_TEKSTBLOK_:
--------

3 Heb je aanspraak op de CF-uren in verband met de kerstdagen, dan verleent ProRail de CF-uren in het daaropvolgende jaar.
4 ProRail kan de op 1 juni en 1 december resterende aanspraken op de CF-uren (of een deel daarvan) uitbetalen, wanneer de bedrijfsvoering negatief beïnvloedt wordt door het opnemen van de CF-uren. De uitbetaling is in juli en januari.
7.19 Compensatie onregelmatig werken (CO)
1 Als je dienst hebt op onregelmatige tijden, ontvang je een vergoeding in tijd: de CO.
2 Je hebt recht op de CO wanneer je een contract hebt van 18 uur per week of meer én wanneer je gewerkt hebt op:
– zaterdag of zondag of op een F (let op: voor deze vergoeding geldt 5 mei niet als feestdag);
– overige dagen voor 07.30 uur of na 18.00 uur.
3 De hoogte van de compensatie is afhankelijk van je leeftijd:
Leeftijd | Compensatie per gewerkt uur |
Tot en met 49 jaar | 4 minuten |
Met ingang van de week dat je 50 jaar wordt | 6 minuten |
Met ingang van de week dat je 56 jaar wordt | 8 minuten |
4 De CO-uren leg je in het basisrooster vast.
Als het recht op CO op grond van het basisrooster minder is dan één dag per vijftien weken, dan hoeft dit niet in het basisrooster te worden vastgelegd. Je neemt de CO dan uiterlijk in de kalendermaand op die volgt op de maand waarin bekend wordt dat er ten minste acht uur aan CO-aanspraken is opgebouwd.
5 De in het basisrooster vastgelegde CO-dagen moeten worden verleend als er voldoende CO opgebouwd is, eventueel aangevuld met overige XXX.
0 De norm van een CO-dag is voor een reservemedewerker en voor reservedagen in het basisrooster gelijk aan die van een R-dag. Zie Bijlage 5.
Daarbij geldt dat XxxXxxx op jouw verzoek mag afwijken van de norm om het opnemen van de CO mogelijk te maken.
7 ProRail heeft toestemming van de medezeggenschap nodig voor het verlenen van de CO over een dienst korter dan een halve dienst.

--------

_RUWE GEGEVENS_:
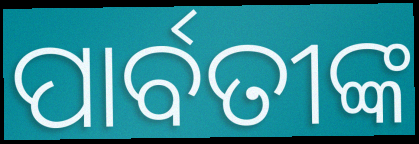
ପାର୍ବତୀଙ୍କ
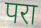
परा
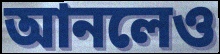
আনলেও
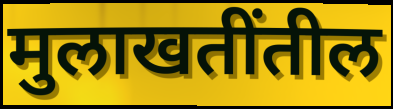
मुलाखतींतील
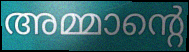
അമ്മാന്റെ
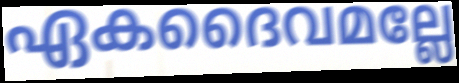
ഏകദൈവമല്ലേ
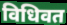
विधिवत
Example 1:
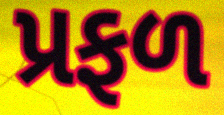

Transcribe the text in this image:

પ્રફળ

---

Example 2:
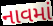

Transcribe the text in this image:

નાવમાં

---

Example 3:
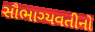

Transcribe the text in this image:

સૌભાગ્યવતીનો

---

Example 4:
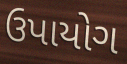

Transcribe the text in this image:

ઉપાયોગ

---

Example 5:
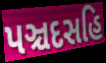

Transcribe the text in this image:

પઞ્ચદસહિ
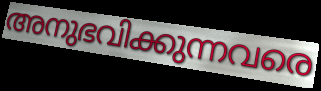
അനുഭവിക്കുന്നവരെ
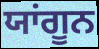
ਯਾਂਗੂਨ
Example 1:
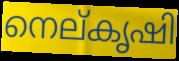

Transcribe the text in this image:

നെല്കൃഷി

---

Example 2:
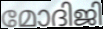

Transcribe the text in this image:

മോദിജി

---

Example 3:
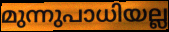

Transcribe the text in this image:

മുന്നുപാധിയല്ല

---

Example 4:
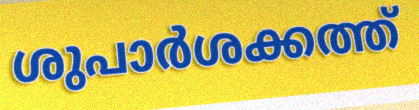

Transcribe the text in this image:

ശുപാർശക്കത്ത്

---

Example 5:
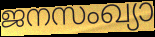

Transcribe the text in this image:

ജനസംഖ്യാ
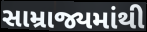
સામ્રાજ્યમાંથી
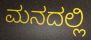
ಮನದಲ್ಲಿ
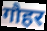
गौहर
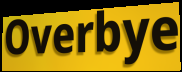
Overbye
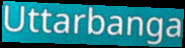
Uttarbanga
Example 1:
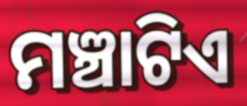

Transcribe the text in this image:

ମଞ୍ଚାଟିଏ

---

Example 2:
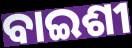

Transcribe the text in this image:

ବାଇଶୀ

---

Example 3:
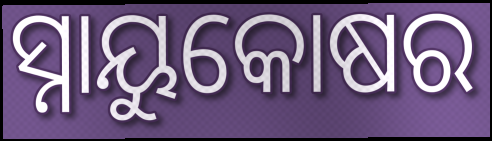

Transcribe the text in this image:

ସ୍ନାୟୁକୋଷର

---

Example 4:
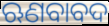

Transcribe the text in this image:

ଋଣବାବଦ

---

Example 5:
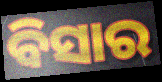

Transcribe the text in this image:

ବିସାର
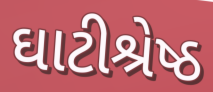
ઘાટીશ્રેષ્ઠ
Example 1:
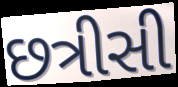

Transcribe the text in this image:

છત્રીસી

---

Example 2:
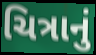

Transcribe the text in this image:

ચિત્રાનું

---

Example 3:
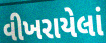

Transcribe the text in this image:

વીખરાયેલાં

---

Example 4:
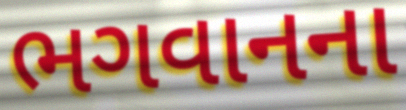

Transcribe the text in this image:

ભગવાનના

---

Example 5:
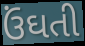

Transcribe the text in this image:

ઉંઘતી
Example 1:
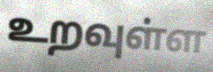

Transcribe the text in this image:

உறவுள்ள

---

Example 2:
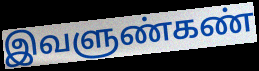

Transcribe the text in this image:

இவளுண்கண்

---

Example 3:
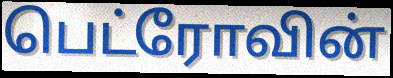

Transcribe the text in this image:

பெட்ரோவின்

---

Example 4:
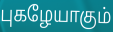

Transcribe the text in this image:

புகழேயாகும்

--------

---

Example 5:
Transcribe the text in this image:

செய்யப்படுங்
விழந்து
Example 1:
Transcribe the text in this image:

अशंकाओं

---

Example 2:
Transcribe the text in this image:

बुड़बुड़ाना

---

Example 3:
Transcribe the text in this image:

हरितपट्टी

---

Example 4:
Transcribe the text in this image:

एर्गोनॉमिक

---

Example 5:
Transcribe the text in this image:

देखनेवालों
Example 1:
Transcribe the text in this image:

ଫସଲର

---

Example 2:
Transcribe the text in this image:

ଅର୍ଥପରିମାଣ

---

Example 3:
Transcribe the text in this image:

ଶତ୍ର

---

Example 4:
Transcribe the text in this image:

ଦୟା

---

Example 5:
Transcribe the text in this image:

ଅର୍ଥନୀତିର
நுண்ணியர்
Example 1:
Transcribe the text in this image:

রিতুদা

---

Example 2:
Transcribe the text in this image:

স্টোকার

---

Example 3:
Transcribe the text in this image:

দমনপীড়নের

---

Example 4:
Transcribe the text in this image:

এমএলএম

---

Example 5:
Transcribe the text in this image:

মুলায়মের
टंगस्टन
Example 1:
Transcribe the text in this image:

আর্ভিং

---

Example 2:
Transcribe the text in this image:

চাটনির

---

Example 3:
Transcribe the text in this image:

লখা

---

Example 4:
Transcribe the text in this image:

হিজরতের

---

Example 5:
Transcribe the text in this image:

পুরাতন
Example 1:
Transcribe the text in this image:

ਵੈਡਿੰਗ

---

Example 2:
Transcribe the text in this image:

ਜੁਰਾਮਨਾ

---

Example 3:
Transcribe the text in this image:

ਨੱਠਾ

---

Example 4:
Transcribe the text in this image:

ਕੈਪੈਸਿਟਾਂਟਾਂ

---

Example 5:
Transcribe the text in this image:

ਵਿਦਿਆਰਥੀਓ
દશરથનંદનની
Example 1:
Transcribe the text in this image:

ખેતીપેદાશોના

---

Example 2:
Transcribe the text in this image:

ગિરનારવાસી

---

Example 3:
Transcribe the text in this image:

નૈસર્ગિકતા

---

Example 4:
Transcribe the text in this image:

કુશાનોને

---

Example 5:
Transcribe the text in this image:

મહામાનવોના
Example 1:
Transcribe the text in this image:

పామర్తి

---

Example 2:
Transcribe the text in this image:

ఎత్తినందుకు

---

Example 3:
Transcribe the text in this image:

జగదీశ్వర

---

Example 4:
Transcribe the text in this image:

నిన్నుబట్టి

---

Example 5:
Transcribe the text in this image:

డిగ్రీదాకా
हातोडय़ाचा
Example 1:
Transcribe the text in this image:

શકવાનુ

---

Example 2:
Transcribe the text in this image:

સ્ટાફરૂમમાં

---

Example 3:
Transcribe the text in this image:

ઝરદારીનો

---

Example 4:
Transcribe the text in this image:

--------

Hoeveel minuten compensatie per gewerkt uur krijgt iemand tot en met 49 jaar volgens de tekst over onregelmatig werken? De regels zijn hier niet nodig.

_ANTWOORD_: 4 minuten per gewerkt uur.